Questa immagine non è semplicemente una fotografia: è una preghiera silenziosa, un grido che chiede giustizia. È stata definita la Pietà di Gaza, richiamando la celebre scultura di Michelangelo, ma con un significato capovolto: qui non c’è promessa di salvezza, ma testimonianza di abbandono. La madre non accoglie il figlio nel gesto eterno della compassione divina, ma lo stringe nel disperato tentativo di proteggerlo da una realtà che lo minaccia. Il dolore non è sublimato, è crudo, presente, ineludibile. Questa immagine non consola: interroga, scuote, denuncia, e ci costringe a guardare in faccia la realtà: non come spettatori, ma come esseri umani chiamati a rispondere.

© Anadolu Agency I “Madre col Bambino” (alt text), Ahmed al-Arini.

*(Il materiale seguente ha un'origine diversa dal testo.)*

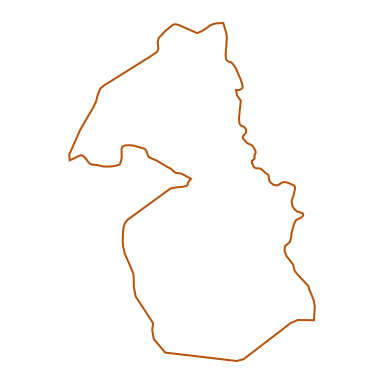 an SVG outline of Marahoué
{"feature_id": "CIV-3444", "entity_name": "Marahoué", "entity_type": "Department", "adm_level": 1, "iso_a3": "CIV", "parent_name": "Ivory Coast", "parent_adm1": "", "projection": "robinson", "projection_center": [-5.831, 7.116], "detail": "fine", "context": "isolated", "style": "outline", "palette": "amber", "viewbox_px": 384, "rotation_deg": 0, "n_neighbors": 0, "source": "natural_earth", "source_scale": "10m", "svg_char_len": 2552}
<svg xmlns="http://www.w3.org/2000/svg" viewBox="0 0 384 384"><path d="M314.0,320.2L313.6,320.2L297.8,320.0L290.6,323.1L243.6,359.2L236.6,361.0L165.2,352.6L153.8,339.1L152.2,329.9L153.1,323.3L144.9,310.5L135.7,296.6L133.8,286.7L133.7,277.6L133.2,273.1L124.6,253.1L123.2,247.0L122.7,241.7L123.0,232.4L123.5,227.8L124.8,223.2L127.8,219.6L170.5,188.5L175.7,187.5L182.5,186.8L185.6,186.1L187.4,185.3L187.9,183.2L188.5,182.1L191.0,178.8L181.6,173.7L175.7,172.8L175.0,172.4L170.5,168.5L167.7,167.2L156.8,160.6L150.6,158.0L149.1,157.2L148.3,156.3L147.7,155.1L146.6,151.5L144.7,148.8L134.1,145.7L129.5,145.2L126.3,145.3L124.8,145.5L122.6,146.6L121.9,147.6L121.6,149.1L121.7,156.7L121.1,160.8L119.7,164.6L114.8,166.0L110.0,166.5L103.5,166.5L95.6,164.8L92.0,164.6L89.9,163.6L88.4,162.2L86.9,160.0L85.1,157.8L82.9,155.7L80.7,155.3L77.7,156.4L75.1,158.0L69.7,160.3L69.2,154.7L80.5,129.2L93.1,107.7L96.1,101.4L97.8,94.6L100.3,88.6L103.6,85.7L149.8,56.8L156.7,52.1L157.5,50.8L158.3,49.0L158.3,47.9L157.7,43.0L157.9,40.9L158.7,38.0L165.3,31.0L173.0,24.7L175.6,24.2L178.8,25.0L197.1,33.1L201.5,31.3L205.9,28.6L210.4,25.2L213.8,23.9L216.3,23.4L223.3,23.0L226.2,32.9L226.9,37.5L225.6,55.3L225.9,58.0L226.4,59.8L227.2,60.7L228.3,61.4L229.5,61.9L231.0,62.2L233.2,64.5L235.9,68.4L240.4,78.8L242.0,83.5L242.7,86.8L242.2,88.1L241.5,88.9L240.5,89.6L238.1,90.1L236.0,90.1L237.0,95.1L237.5,96.1L240.8,100.7L239.0,117.9L239.4,123.3L240.8,125.4L241.7,126.0L244.0,126.8L245.9,129.1L246.3,130.8L246.1,132.4L245.4,133.5L243.5,135.4L242.7,136.7L242.9,137.9L243.4,139.0L245.1,140.8L245.9,141.8L246.7,142.7L247.7,143.4L251.2,144.9L252.6,146.0L253.8,147.7L255.4,150.8L255.7,152.5L255.0,154.1L254.3,156.5L254.8,157.9L254.2,159.0L253.3,159.8L251.9,160.7L251.7,161.8L252.0,163.1L253.5,166.3L254.4,167.4L255.6,168.1L256.8,168.3L258.1,168.3L259.7,168.4L261.5,169.2L265.5,172.9L268.4,175.0L268.7,176.6L268.8,178.3L269.5,181.1L270.7,182.7L272.8,184.3L274.2,185.0L275.7,185.3L277.0,185.4L278.2,185.0L279.3,184.4L280.3,183.7L281.0,183.0L282.3,182.5L284.5,182.1L286.0,182.3L287.7,182.7L294.1,185.5L294.9,186.9L295.1,188.5L293.3,196.2L292.0,199.7L291.7,201.4L291.9,203.4L292.6,206.3L293.8,208.3L294.8,209.6L295.9,210.5L296.9,211.2L298.0,211.7L302.7,213.3L303.2,214.4L303.1,215.5L302.4,216.5L301.4,217.4L298.5,219.0L296.1,220.0L294.4,223.1L293.7,225.2L291.6,232.9L291.2,237.2L290.0,241.8L285.0,246.2L284.6,251.2L286.6,256.2L293.1,264.6L294.5,270.5L296.8,273.6L308.4,286.1L308.9,288.4L311.5,294.7L313.9,300.8L314.8,306.4L314.0,319.9L314.0,320.2Z" fill="none" stroke="#b45309" stroke-width="2"/></svg>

Abbiamo scelto, con gesto volutamente provocatorio, di incorniciare questa immagine e collocarla in un museo virtuale — un luogo che non esiste, perché lì, tutto è stato annientato. Il museo, spazio di memoria e custode della civiltà, in quella parte del mondo non è ammesso. E con esso, l’idea stessa di civiltà, perché per alcuni, una sola civiltà è degna di essere ricordata. Eppure, anche se immaginario, questo spazio diventa reale nella sua funzione: un luogo di riflessione, uno sguardo alternativo che mostra ciò che i media spesso ignorano o oscurano. Qui, una fotografia si trasfigura in dipinto. La sua bellezza classica, attraversata dal dolore, si fa simbolo di una crisi umanitaria senza precedenti. Un’immagine che non consola, ma scuote. Che non abbellisce, ma denuncia. Che riapre il dibattito sulla responsabilità politica e morale dei governi occidentali. In un contesto segnato da violenza, sfollamenti e fame, lo sguardo di quel bambino ci impone una domanda urgente: quanto vale una vita? E quanto è urgente agire? Questa mostra virtuale ci interroga con forza: cosa resta della sacralità quando la realtà è così brutale? Le Madonne del passato parlavano di fede, speranza e amore. La Madonna di Gaza ci parla di urgenza, ingiustizia e silenzio. E ci chiede, senza mezzi termini, di non voltare lo sguardo altrove.